Claustrophobia has long been a staple of the horror genre since Ridley Scott’s Alien or John Carpenter’s The Thing. For many decades, Hollywood has become obsessed with recreating the same type of atmosphere as those movies on a bigger scale. Realistically, the majority have failed but in 2017, 20th Century Fox attempted to once again achieve this unspoken goal with an aquatic horror called Underwater.
Unfortunately, shortly after Underwater’s completion, 20th Century Fox went through some trouble and was eventually bought by Disney. With it, the aquatic horror fell into limbo. It seemed Disney had no idea what to do with the film and how to market it. It was only in 2020 the studio decided to release the movie with close to no advertisement campaign last January, alongside the poorly received Grudge reboot and even worse reviewed The Turning. All indicators pointed towards a dud but three years after its initial inception, could Underwater be a blessing in disguise for fans of aquatic horror movies?
Underwater follows a small crew of aquatic researchers. They must fight for survival when their research station located miles under the surface of the sea starts to self-destruct. The crew believes the cause is an earthquake. Yet, it isn’t long before they begin to suspect that the strange noises reverberating outside this facility may be more than that.
Almost immediately, Underwater cranks up the tension, opening with the conflict that becomes the focus of the story. In mere minutes this research facility is imploding catastrophically and Kristen Stewart’s mechanical engineer Norah must fight to save as many of her compatriots as possible before things get seriously nasty.

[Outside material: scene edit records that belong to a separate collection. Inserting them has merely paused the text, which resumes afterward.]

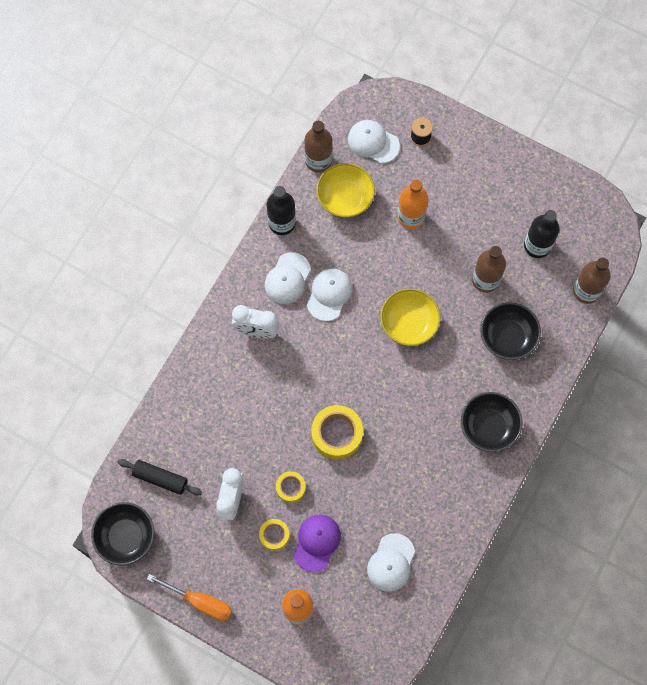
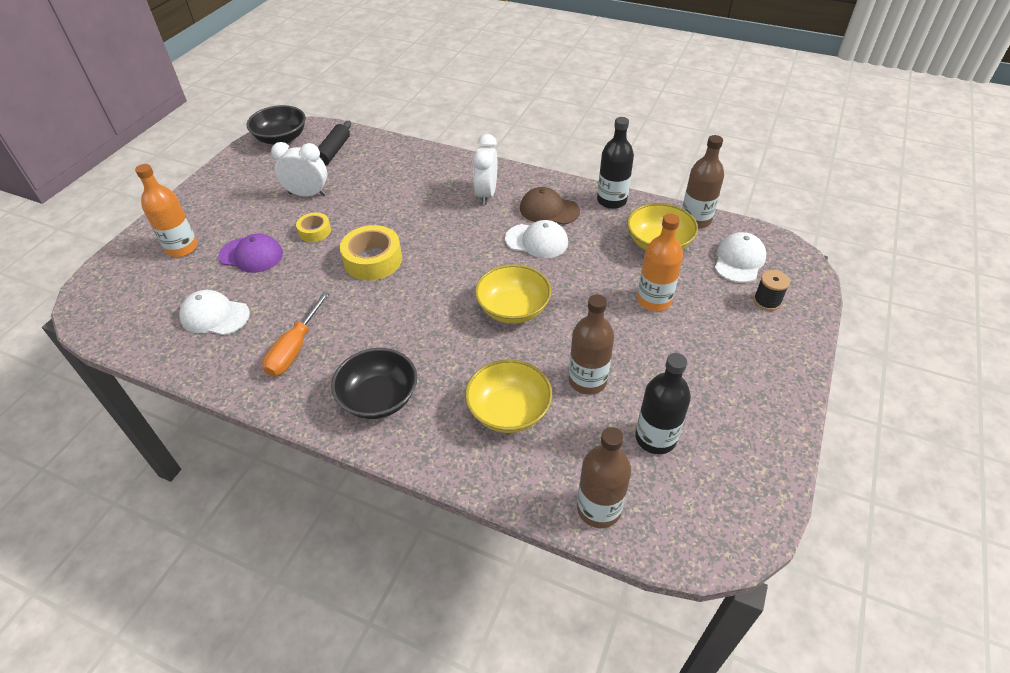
camera: 85 degrees right, 25 degrees down
orange screwdriver [147,574,232,621] -> orange screwdriver moved to [262,291,330,377]
yellow tape [259,519,290,551] -> none
white cap [265,252,311,304] -> brown cap [520,187,580,225]
black bowl [480,302,541,360] -> yellow bowl [465,359,552,433]

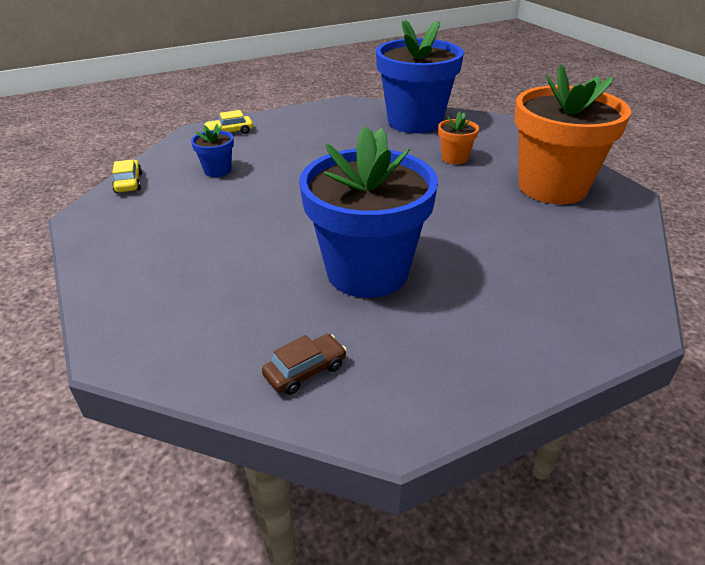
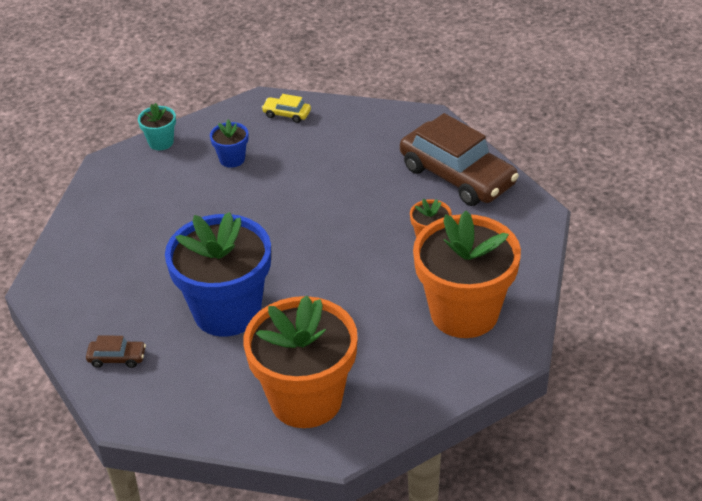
camera: 40 degrees right, 5 degrees up
yellow car [112,160,142,193] -> turquoise flower pot [138,103,176,150]
blue flower pot [376,20,464,133] -> brown car [400,113,519,206]
none -> orange flower pot [243,296,358,428]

From there this crew of researchers must journey across the ocean floor to reach the ‘Roebuck’, the final possibility of securing escape pods to the earth’s surface. It’s an adrenaline rush of an opening. Viewers already get the impression director William Eubank (The Signal) wants Underwater to be a tense journey for audiences. For the most part, he does genuinely succeed in achieving this.
Eubank does terrific work at times generating suspense and interesting action. The darkness of the ocean floor is Underwater’s greatest ally in creating fear and tension. One particular set piece involving a transport tunnel manages to be extremely discomforting to viewers, the filmmaker making the feeling of claustrophobia palpable.

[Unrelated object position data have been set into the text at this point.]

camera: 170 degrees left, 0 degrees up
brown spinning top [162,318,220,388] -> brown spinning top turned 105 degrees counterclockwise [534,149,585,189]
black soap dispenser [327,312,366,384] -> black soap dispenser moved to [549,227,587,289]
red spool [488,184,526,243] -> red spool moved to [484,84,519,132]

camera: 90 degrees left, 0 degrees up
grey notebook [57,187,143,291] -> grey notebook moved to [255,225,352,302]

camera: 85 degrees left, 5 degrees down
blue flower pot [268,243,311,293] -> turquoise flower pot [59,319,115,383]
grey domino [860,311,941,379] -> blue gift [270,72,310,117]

However, Underwater does at times struggle with a crisis of identity. When Eubank focuses on the tense claustrophobia of the dark depths below, the horror works extremely well. But far too often, the film gets bogged down in moments of exposition that feel unwarranted and out of place.

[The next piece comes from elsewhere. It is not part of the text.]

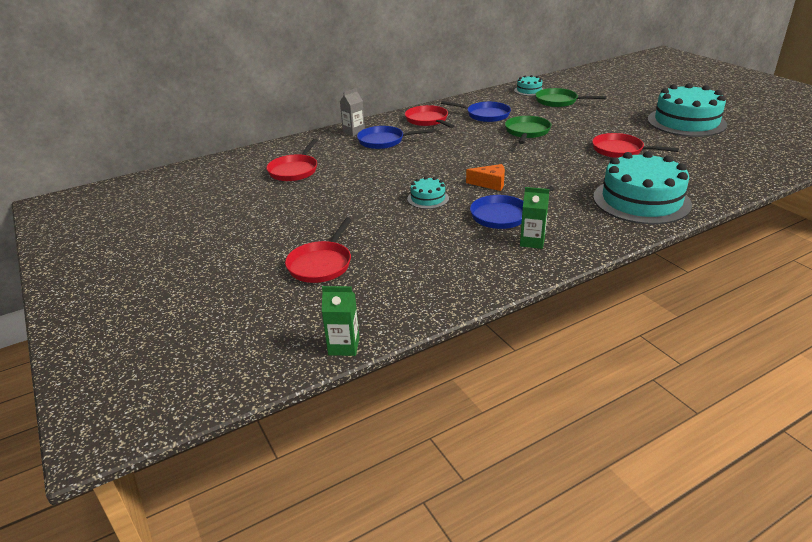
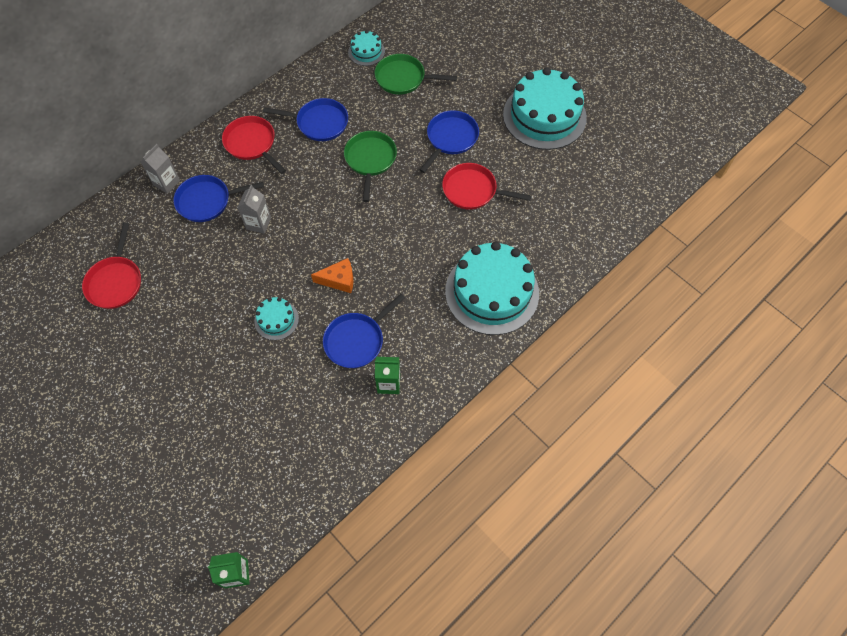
camera: 15 degrees left, 30 degrees up
red pan [285,218,352,283] -> none
none -> grey carton [237,185,271,234]
none -> blue pan [419,110,479,173]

The end product suggests that Underwater may have been victim of cuts and edits enforced by studio interference, something all the more believable given Disney shelving the picture for quite some time. Furthermore, these segments of exposition do very little to propel the story forward as once the malicious nature of this catastrophe makes its way to the forefront, the previous info dumping adds little to these new unforeseen developments. One can’t help but wonder what Underwater could have been back in 2017 had it been released untampered with. Chances are it could have been an entirely different movie.
When the film finally reveals what really is going on, it may make or break the movie for audiences. Some will condemn it as ridiculous but although that’s hard to argue against, if you can embrace where Eubank wants to take this simplistic horror flick, you may find Underwater demands much more respect than initially thought. Personally speaking, the cinema obsessed teen inside of me lapped up the final reveal without any real hesitance. Without spoiling, the subject matter is a mythos I have been infatuated by for quite some time and it gave me the unexpected amongst an all too familiar set up. One can’t help but commend Eubank for that.
The cast in Underwater too are for the most part solid, even when playing somewhat underdeveloped characters. Stewart as the hero is some of the best work she has ever done, playing an extremely likable and admirable person who almost always puts the wants and needs of others before her. Vincent Cassel is strong too as always playing the captain of the expedition and John Gallagher Jr. does good work as another engineer and often voice of reason. Even T.J. Miller isn’t as painstakingly irritating as he can be as the comic relief between Underwater’s more tense moments. The only real misstep performance wise is Jessica Henwick as a biologist prone to fits mass hysteria when confronted with the unknown.
Overall, against the odds, Underwater is a solid little thriller/horror movie. It has many faults like a lack of substance and some cliches. But it boasts enough thrills and unique elements over its tight 95-minute running time to entertain.